Top of Material provided

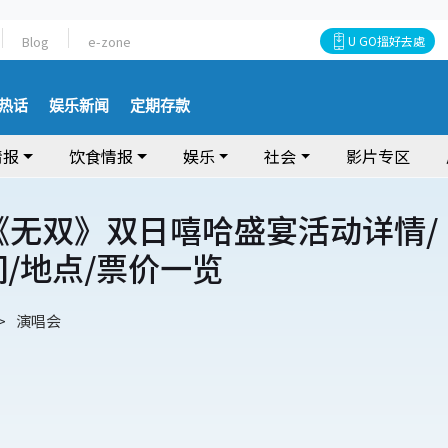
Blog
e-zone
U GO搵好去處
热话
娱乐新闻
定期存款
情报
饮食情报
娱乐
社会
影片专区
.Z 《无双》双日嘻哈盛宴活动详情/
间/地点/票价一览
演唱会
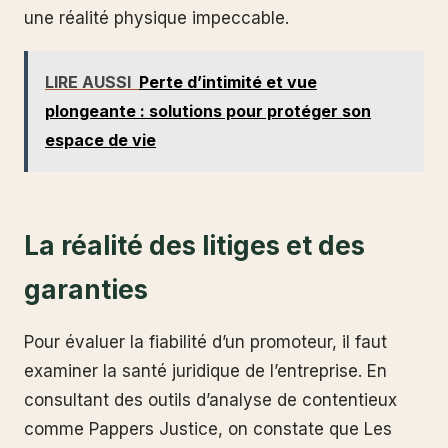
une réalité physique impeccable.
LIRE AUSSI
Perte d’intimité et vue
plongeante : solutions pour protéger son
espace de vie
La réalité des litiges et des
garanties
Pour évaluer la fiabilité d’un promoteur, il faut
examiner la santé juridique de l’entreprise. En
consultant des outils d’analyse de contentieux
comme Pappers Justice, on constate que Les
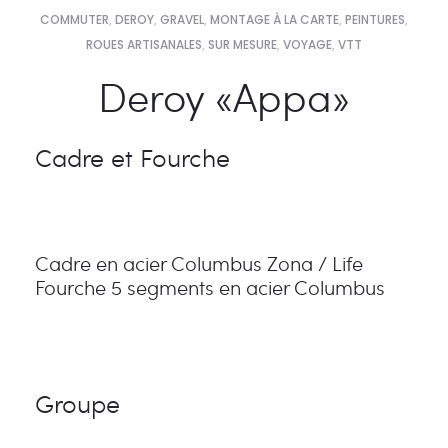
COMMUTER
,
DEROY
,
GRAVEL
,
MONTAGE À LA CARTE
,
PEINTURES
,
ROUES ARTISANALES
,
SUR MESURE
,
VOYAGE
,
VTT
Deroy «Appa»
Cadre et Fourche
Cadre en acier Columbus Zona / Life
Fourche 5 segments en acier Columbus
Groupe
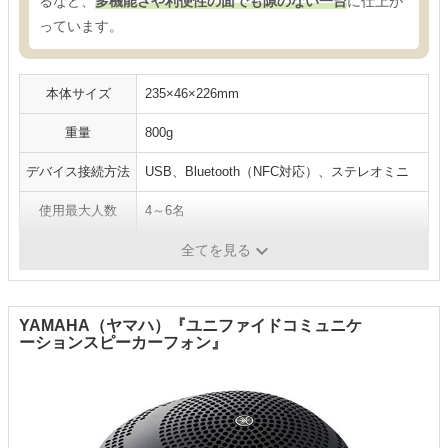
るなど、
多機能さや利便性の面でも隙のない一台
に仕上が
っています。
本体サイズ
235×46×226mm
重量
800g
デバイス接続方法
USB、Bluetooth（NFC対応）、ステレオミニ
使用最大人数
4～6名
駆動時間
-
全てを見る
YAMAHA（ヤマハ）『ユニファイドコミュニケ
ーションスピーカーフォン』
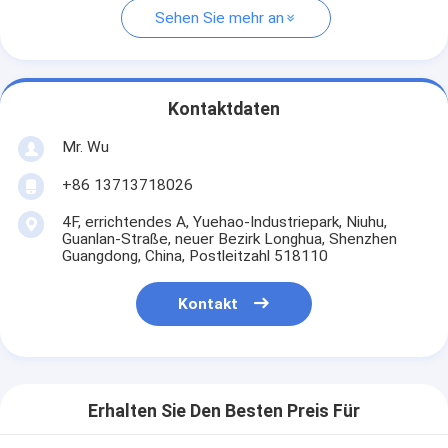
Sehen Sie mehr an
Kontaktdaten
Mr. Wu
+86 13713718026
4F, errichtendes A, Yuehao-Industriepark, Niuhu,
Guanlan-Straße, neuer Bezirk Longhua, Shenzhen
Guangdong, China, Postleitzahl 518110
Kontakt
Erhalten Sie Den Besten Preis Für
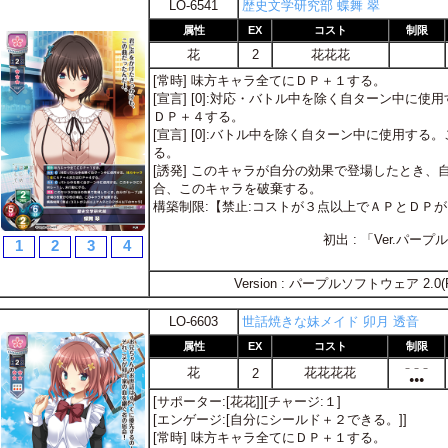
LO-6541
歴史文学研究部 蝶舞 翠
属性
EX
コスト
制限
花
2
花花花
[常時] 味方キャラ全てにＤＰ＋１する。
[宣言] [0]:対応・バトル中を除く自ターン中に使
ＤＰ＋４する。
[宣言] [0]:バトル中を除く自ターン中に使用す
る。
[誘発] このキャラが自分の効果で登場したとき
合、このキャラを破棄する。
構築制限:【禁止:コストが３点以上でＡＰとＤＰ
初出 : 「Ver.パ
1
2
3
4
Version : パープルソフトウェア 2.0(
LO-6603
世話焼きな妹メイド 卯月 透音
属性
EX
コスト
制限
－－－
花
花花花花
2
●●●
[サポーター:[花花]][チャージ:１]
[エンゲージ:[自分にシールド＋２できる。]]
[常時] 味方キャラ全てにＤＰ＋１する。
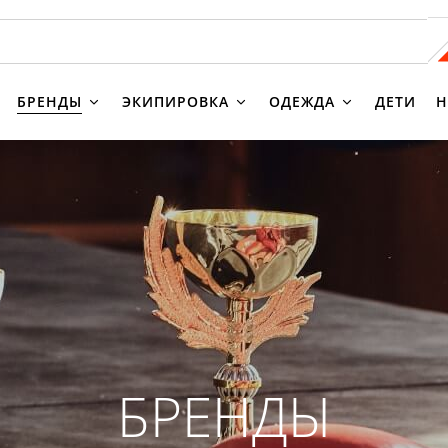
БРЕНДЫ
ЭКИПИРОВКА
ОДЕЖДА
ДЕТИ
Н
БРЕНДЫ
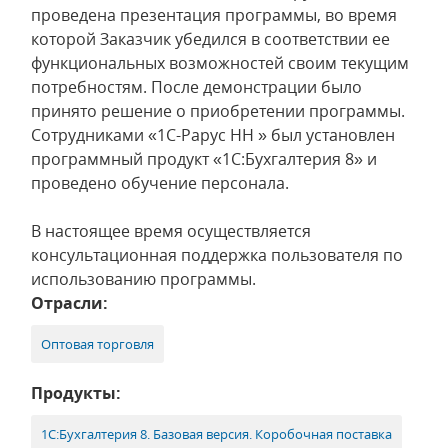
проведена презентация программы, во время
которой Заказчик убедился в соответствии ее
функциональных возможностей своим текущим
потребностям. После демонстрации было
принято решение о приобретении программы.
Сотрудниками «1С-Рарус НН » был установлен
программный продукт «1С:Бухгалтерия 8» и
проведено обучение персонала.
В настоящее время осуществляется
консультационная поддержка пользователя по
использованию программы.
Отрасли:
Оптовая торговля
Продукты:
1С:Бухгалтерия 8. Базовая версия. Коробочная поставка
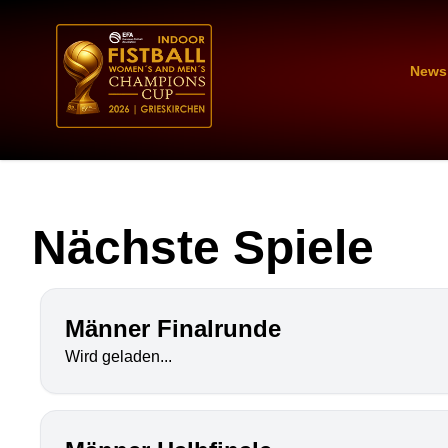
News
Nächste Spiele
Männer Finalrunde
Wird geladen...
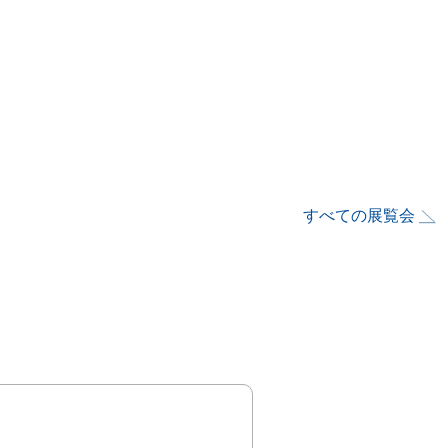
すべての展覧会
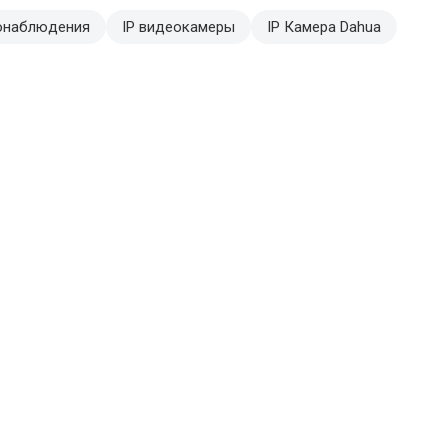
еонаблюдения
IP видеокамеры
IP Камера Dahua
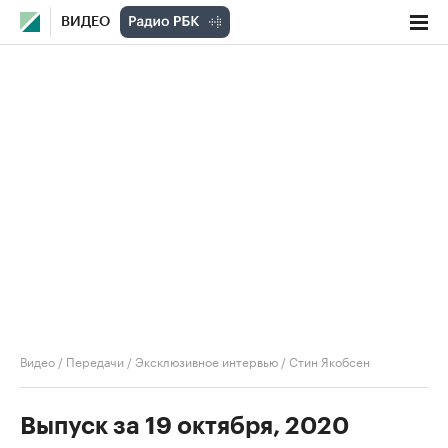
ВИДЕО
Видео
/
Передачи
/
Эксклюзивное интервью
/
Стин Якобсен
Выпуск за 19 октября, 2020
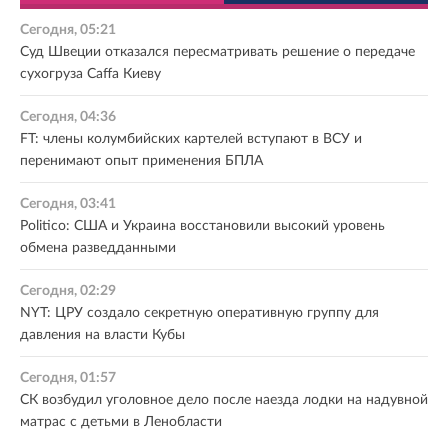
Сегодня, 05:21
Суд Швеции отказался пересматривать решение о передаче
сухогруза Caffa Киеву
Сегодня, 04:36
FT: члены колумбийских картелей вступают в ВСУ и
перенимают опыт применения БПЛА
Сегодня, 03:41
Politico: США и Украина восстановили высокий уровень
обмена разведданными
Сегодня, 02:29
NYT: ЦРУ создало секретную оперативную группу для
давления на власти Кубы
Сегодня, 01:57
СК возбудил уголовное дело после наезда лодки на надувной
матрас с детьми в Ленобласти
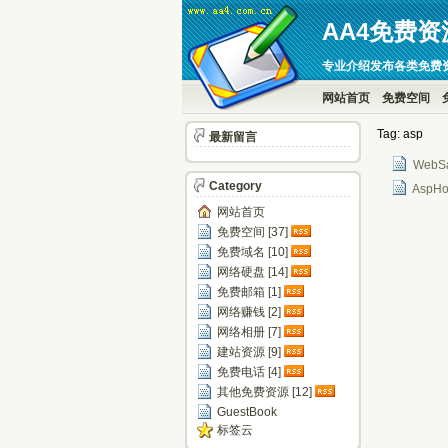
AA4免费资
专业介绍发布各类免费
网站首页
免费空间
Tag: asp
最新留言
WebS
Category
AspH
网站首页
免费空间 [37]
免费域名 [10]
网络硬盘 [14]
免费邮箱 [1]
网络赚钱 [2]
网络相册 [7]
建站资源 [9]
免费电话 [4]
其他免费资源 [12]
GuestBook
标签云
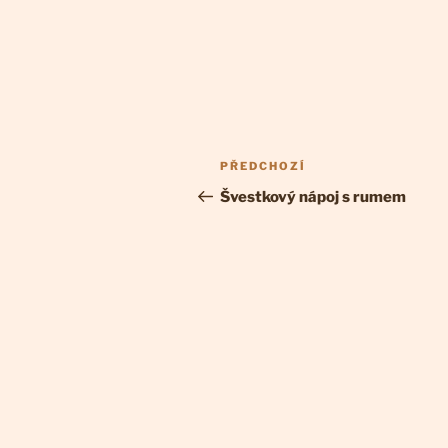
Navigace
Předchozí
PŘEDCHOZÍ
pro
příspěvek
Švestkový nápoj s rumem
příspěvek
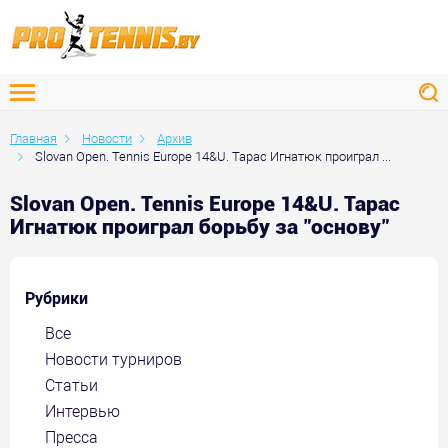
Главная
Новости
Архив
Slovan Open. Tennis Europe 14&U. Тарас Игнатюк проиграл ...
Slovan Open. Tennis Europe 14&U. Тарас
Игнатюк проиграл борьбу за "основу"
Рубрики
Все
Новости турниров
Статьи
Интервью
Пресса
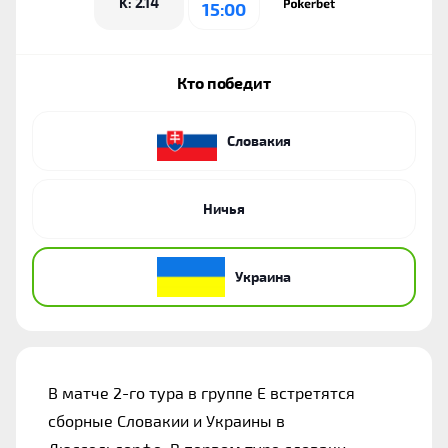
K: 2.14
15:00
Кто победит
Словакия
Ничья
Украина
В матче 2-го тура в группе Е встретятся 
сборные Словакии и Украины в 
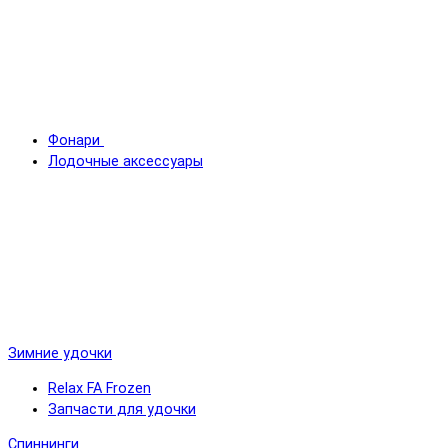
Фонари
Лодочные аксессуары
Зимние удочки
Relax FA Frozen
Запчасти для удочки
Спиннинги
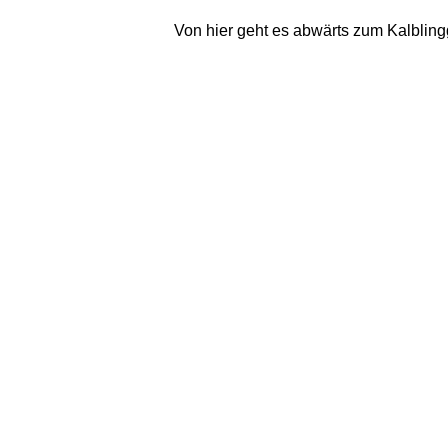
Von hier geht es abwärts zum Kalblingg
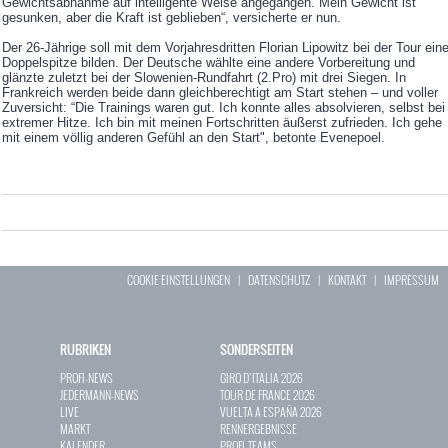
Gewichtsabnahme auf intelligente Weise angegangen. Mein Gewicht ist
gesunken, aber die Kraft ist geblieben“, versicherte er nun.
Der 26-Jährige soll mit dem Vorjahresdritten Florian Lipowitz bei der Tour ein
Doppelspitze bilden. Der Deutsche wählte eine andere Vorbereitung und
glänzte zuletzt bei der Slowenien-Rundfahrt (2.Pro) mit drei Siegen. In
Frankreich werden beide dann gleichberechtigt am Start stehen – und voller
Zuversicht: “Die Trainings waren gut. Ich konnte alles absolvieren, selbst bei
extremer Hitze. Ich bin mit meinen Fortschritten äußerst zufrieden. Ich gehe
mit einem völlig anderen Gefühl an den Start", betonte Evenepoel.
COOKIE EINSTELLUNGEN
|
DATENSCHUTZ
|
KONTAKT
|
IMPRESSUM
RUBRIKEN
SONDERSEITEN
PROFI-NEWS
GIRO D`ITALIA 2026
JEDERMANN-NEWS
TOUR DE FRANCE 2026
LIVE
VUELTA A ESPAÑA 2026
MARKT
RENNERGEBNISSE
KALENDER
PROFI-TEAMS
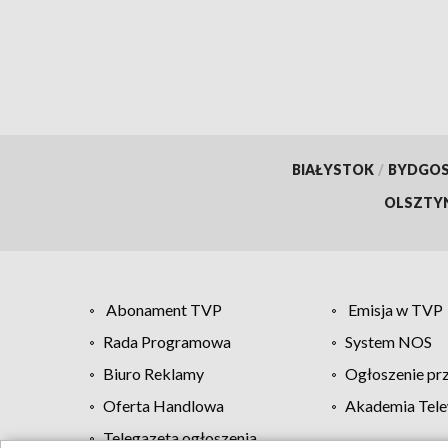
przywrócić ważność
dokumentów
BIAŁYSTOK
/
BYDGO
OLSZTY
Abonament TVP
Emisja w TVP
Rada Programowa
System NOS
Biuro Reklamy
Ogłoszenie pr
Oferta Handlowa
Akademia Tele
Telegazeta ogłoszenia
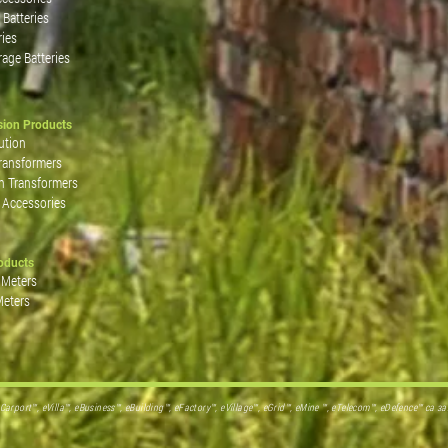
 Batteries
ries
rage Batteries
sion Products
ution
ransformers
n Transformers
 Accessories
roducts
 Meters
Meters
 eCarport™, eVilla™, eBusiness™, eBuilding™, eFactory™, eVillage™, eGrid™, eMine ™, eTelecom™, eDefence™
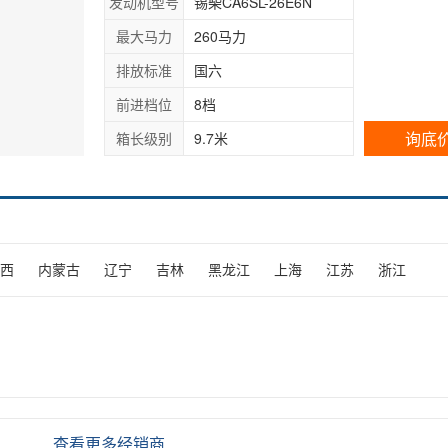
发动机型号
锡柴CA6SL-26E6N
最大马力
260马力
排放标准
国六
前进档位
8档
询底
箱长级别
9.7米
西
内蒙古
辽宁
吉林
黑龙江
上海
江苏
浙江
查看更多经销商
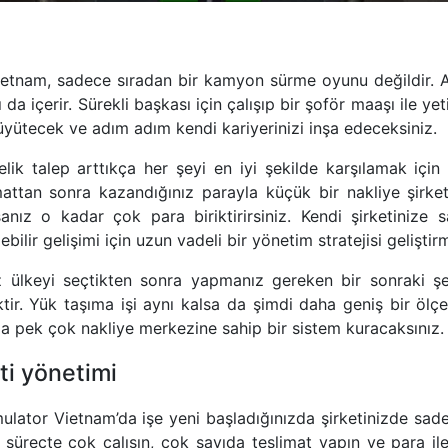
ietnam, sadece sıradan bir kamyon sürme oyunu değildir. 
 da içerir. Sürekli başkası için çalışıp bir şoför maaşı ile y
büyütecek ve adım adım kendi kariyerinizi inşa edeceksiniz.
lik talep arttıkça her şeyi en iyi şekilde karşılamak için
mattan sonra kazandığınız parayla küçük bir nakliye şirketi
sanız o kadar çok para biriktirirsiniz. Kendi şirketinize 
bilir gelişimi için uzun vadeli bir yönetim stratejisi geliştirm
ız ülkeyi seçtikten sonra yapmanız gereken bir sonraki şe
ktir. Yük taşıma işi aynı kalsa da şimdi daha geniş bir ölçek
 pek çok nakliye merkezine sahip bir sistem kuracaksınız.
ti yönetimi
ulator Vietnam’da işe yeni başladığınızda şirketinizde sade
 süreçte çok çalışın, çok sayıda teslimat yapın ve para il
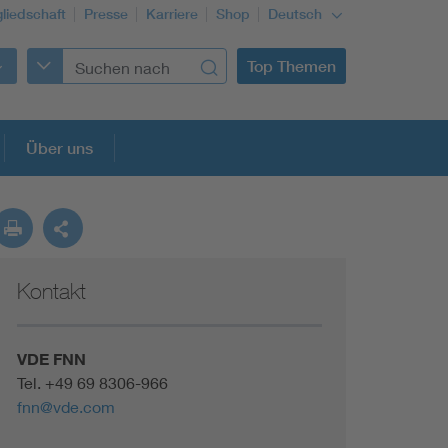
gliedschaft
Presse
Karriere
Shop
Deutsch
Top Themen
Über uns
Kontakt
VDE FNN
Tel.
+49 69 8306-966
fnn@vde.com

Bottom of Material provided

Which lines of the listing include the string "Slovan"? Pull them out.

Slovan Open. Tennis Europe 14&U. Тарас Игнатюк проиграл ...
Slovan Open. Tennis Europe 14&U. Тарас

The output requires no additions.